What the task asks
Search the entries for the word "CROSS" and copy each line that has it.
++++++++++++++++++++
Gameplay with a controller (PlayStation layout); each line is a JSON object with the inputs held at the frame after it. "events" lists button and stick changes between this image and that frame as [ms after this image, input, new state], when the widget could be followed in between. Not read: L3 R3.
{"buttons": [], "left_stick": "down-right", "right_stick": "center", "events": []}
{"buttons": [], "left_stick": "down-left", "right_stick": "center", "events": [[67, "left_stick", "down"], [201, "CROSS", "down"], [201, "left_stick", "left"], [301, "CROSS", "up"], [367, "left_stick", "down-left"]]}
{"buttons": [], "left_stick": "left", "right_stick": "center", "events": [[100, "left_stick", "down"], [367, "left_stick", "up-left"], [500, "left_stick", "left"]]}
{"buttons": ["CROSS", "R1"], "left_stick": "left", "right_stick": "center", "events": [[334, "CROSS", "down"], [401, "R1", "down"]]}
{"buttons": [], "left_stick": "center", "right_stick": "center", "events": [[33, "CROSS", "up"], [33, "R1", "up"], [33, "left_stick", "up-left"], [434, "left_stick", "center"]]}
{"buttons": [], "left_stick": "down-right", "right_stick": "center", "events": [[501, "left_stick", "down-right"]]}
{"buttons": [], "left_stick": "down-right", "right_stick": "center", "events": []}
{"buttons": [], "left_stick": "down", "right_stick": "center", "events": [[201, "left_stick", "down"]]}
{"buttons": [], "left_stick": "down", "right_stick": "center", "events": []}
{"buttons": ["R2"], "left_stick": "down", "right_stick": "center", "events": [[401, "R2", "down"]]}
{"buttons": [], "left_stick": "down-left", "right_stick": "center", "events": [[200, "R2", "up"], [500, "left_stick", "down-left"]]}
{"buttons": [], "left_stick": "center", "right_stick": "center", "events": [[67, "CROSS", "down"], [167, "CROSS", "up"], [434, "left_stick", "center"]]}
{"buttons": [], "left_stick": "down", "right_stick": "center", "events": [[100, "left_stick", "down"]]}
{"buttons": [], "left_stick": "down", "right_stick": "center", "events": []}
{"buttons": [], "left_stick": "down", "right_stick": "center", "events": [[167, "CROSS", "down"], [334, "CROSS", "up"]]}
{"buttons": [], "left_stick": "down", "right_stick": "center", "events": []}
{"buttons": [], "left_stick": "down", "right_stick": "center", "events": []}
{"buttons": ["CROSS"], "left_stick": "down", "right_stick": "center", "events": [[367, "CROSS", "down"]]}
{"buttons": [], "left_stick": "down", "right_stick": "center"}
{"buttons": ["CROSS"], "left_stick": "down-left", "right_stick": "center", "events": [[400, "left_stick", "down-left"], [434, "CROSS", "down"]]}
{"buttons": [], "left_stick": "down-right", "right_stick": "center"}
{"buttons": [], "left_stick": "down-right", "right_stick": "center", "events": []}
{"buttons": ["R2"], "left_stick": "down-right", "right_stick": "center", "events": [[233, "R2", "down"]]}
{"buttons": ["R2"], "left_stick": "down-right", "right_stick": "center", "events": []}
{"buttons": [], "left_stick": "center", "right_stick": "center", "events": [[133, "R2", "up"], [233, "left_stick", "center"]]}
++++++++++++++++++++
Your solution
{"buttons": [], "left_stick": "down-left", "right_stick": "center", "events": [[67, "left_stick", "down"], [201, "CROSS", "down"], [201, "left_stick", "left"], [301, "CROSS", "up"], [367, "left_stick", "down-left"]]}
{"buttons": ["CROSS", "R1"], "left_stick": "left", "right_stick": "center", "events": [[334, "CROSS", "down"], [401, "R1", "down"]]}
{"buttons": [], "left_stick": "center", "right_stick": "center", "events": [[33, "CROSS", "up"], [33, "R1", "up"], [33, "left_stick", "up-left"], [434, "left_stick", "center"]]}
{"buttons": [], "left_stick": "center", "right_stick": "center", "events": [[67, "CROSS", "down"], [167, "CROSS", "up"], [434, "left_stick", "center"]]}
{"buttons": [], "left_stick": "down", "right_stick": "center", "events": [[167, "CROSS", "down"], [334, "CROSS", "up"]]}
{"buttons": ["CROSS"], "left_stick": "down", "right_stick": "center", "events": [[367, "CROSS", "down"]]}
{"buttons": ["CROSS"], "left_stick": "down-left", "right_stick": "center", "events": [[400, "left_stick", "down-left"], [434, "CROSS", "down"]]}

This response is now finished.